3 Еще в апреле 1850 г. Эрн. Ф. Тютчева отмечала эту особенность мужа, которая стала одной из причин прекращения его работы над политическим трактатом «Россия и Запад»: «...физический акт писания для него истинное мучение, пытка, которую, мне кажется, мы даже представить себе не можем».
Отвращение к письменным трудам никак не мешало Тютчеву деятельно следить за происходившими событиями. «Папá здоров, - писала сестре Анна в марте 1854 г., - и всецело погружен в восточный вопрос. Он в прекрасном настроении, как бывает всегда, когда ум его находит пищу».
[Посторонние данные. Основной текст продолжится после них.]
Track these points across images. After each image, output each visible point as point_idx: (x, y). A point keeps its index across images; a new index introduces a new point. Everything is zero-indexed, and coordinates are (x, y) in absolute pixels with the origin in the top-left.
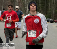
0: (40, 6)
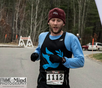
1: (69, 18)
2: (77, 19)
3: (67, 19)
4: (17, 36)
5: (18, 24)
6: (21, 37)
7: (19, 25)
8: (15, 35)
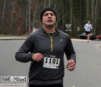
0: (71, 10)
1: (82, 9)
2: (90, 9)
3: (81, 10)
4: (30, 28)
5: (31, 16)
6: (34, 29)
7: (32, 18)
8: (28, 27)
4 Тютчев неоднократно предсказывал столкновение России и Европы, Востока и Запада. В третьем номере «Современника» за 1854 г. была опубликована подборка стихотворений Тютчева и в числе прочих - «Пророчество»:
Не гул молвы прошел в народе,
Весть родилась не в нашем роде -
То древний глас, то свыше глас:
«Четвертый век уж на исходе,
Свершится он - и грянет час!
И своды древние Софии,
В возобновленной Византии,
Вновь осенят Христов алтарь».
Пади пред ним, о царь России, -
И встань - как всеславянский царь!
Последние две строки были собственноручно вычеркнуты Николаем I с резолюцией «Подобные фразы не допускать». Эрн. Ф. Тютчева писала П.А. Вяземскому 18/30 марта 1854 г., что эти стихи «поразили и даже испугали всех», кто опасался неблагаприятного впечатления от тютчевских слов на сторонников России среди балканских славян. Стихотворение было написано не позже 1 марта 1850 г., и Эрн. Ф. Тютчева подчеркивала в письме к Анне 19/31 марта 1854 г.: «Я очень довольна, что стихи твоего отца появились сейчас - все увидят, что он думал, что предчувствовал еще тогда, когда все умы были в оцепенении. Нет сомнения, что в нем есть нечто от пророка - ведь поэт - пророк».
5 Характерно, что в эти же мартовские дни А.С. Хомяковым было написано его знаменитое стихотворение «России», обращаясь к которой он высказал упреки еще более суровые, чем тютчевские:
Тебя призвал на брань святую,
Тебя Господь наш полюбил,
Тебе дал силу роковую,
Да сокрушишь ты волю злую
Слепых, безумных, буйных сил.
Вставай, страна моя родная,
За братьев! Бог тебя зовет
Чрез волны гневного Дуная,
Туда, где, землю огибая,
Шумят струи Эгейских вод.
Но помни: быть орудьем Бога
Земным созданьям тяжело.
Своих рабов он судит строго,
А на тебя, увы! как много
Грехов ужасных налегло!
В судах черна неправдой черной
И игом рабства клеймена;
Безбожной лести, лжи тлетворной,
И лени мертвой и позорной,
И всякой мерзости полна!
О недостойная избранья,
Ты избрана! Скорей омой
Себя водою покаянья,
Да гром двойного наказанья
Не грянет над твоей главой!
6 Речь идет о Наполеоне III.
7 Какое-то время Тютчев надеялся, что «Красный Запад», как он именовал силы европейской революции, станет помехой тем силам старой Европы, против которых воевала Россия. Эти надежды исчезли к лету 1854 г., когда началась севастопольская эпопея.